Il ne se trouva que Sima, le pauvre, pour ne rien voir.

La fête du Premier Mai commença dès l’aube, qui s’épanouit comme une rose de feu pâle, pour s’embraser de minute en minute et sombrer sous un flot d’aveuglante lumière.

À la pointe de ce jour, Tsatsa-Minnka et Catherine quittèrent leur appartement, toutes deux en jupe rouge écarlate et camisole blanche aux larges dentelles amidonnées. Les pieds en pantoufles brodées. La tête serrée dans un mouchoir rouge. Se tenant par la main, elles allèrent d’abord respirer l’air frais sur le boulevard Carol, poussant la promenade jusqu’au-dessus du Danube, qu’elles saluèrent :

— À cette après-midi, dans tes saules !

Puis, elles firent demi-tour et vinrent ouvrir la taverne. Zamfir fut le premier à les rejoindre. Tsatsa-Minnka l’envoya aussitôt tirer un litre de vin-péline « no 6 », lui fit allumer le gril et le dépêcha ensuite chez le boucher pour rapporter une livre de bonnes fleïlkas[1] :

— Dis que c’est pour moi ! lança-t-elle du seuil de la boutique.

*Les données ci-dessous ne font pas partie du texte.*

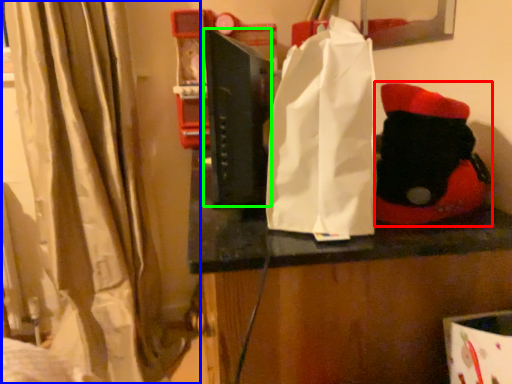
Question: Which object is positioned closest to toy (highlighted by a red box)? Select from curtain (highlighted by a blue box) and book (highlighted by a green box).

Choices:
 (A) curtain
 (B) book

Answer: (B)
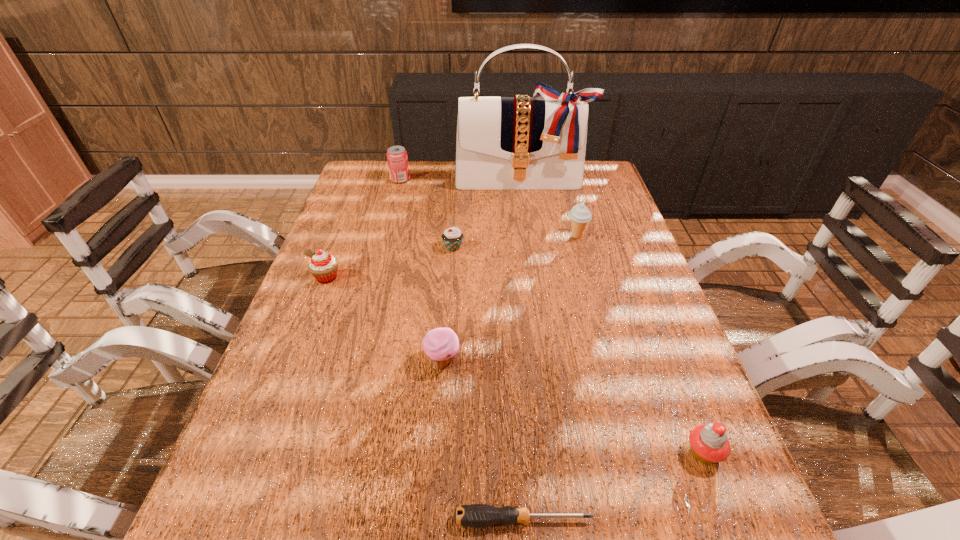
Where is `soda can that is positioned at the far edge`? Image resolution: width=960 pixels, height=540 pixels. soda can that is positioned at the far edge is located at coordinates (397, 159).

Locate an element on the screen. Image resolution: width=960 pixels, height=540 pixels. object that is at the near edge is located at coordinates (475, 515).

The height and width of the screenshot is (540, 960). I want to click on soda can present at the left edge, so click(397, 159).

The height and width of the screenshot is (540, 960). Find the location of `cupcake that is at the left edge`. cupcake that is at the left edge is located at coordinates (323, 266).

Where is `satchel at the right edge`? The height and width of the screenshot is (540, 960). satchel at the right edge is located at coordinates (502, 143).

You are a GUI agent. You are given a task and a screenshot of the screen. Output one action in this format:
    pyautogui.click(x=<x>, y=<y>)
    Task: Click on the icecream that is positioned at the right edge
    This screenshot has height=540, width=960.
    Given the screenshot: What is the action you would take?
    pyautogui.click(x=580, y=215)

The width and height of the screenshot is (960, 540). Find the location of `cupcake situated at the right edge`. cupcake situated at the right edge is located at coordinates (709, 443).

Where is `object located at the far left corner`? The image size is (960, 540). object located at the far left corner is located at coordinates (397, 159).

Find the location of a particular element. The image size is (960, 540). object that is positioned at the far right corner is located at coordinates (502, 143).

I want to click on vacant space at the far edge, so click(454, 168).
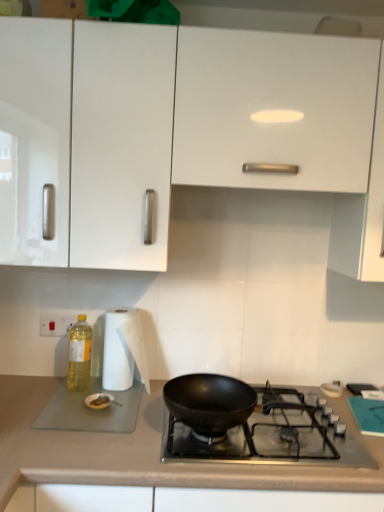
Question: Is point (72, 382) closer or farther from the camera than point (180, 390)?

Choices:
 (A) farther
 (B) closer

Answer: (A)

Question: Do you think yellow translucent bottle at left is within black matte wok at center, or outside of it?

Choices:
 (A) inside
 (B) outside

Answer: (B)

Question: Based on their relative distances, which object is nearer to the yellow translucent bottle at left?

Choices:
 (A) black matte wok at center
 (B) smooth beige countertop at lower center
 (C) black matte wok at center
 (D) white glossy cabinet at upper center
 (E) white plastic electric outlet at lower left

Answer: (E)

Question: Which is nearer to the black matte wok at center?

Choices:
 (A) smooth beige countertop at lower center
 (B) black matte wok at center
 (C) white glossy cabinet at upper center
 (D) white paper towel at left
 (E) yellow translucent bottle at left

Answer: (B)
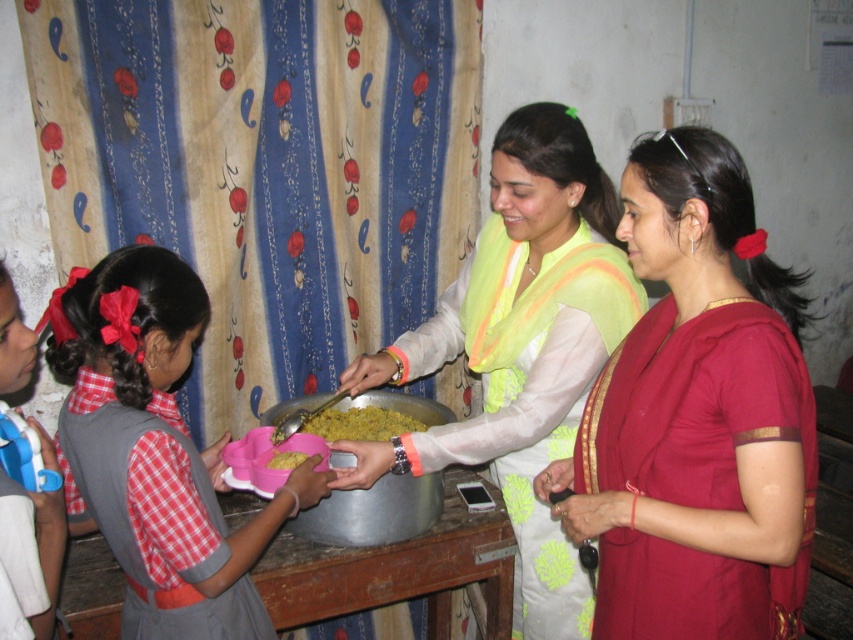
Between red plaid dress at lower left and yellow matte rice at center, which one appears on the right side from the viewer's perspective?

yellow matte rice at center

Which is behind, point (247, 531) or point (325, 404)?

Point (325, 404)

What are the coordinates of `red plaid dress at lower left` in the screenshot? It's located at (155, 451).

Between red plaid dress at lower left and pink plastic tray at center, which one is positioned higher?

red plaid dress at lower left is higher up.

Does red plaid dress at lower left appear under pink plastic tray at center?

Actually, red plaid dress at lower left is above pink plastic tray at center.

Is point (65, 408) more distant than point (399, 493)?

No, it is not.

Where is `red plaid dress at lower left`? This screenshot has height=640, width=853. red plaid dress at lower left is located at coordinates (155, 451).

Which is above, light green silk saree at center or pink plastic tray at center?

Positioned higher is light green silk saree at center.

Does light green silk saree at center have a smaller size compared to pink plastic tray at center?

Actually, light green silk saree at center might be larger than pink plastic tray at center.

At what (x,y) coordinates should I click in order to perform the action: click on light green silk saree at center. Please return your answer as a coordinate pair (x, y). This screenshot has height=640, width=853. Looking at the image, I should click on tap(520, 348).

Et son bras droit alla décrire en l’air un large geste mol, qui compléta sa pensée : « Tant pis, si le boucher comprend de quoi il s’agit et me juge sévèrement ! »

En effet, on l’avait compris :

— Nénéa Laké, — dit Zamfir, rentrant essoufflé, — a levé les bras au ciel et s’est écrié : « Alors ! Tsatsa-

  1. Tranches de viande des plates côtes.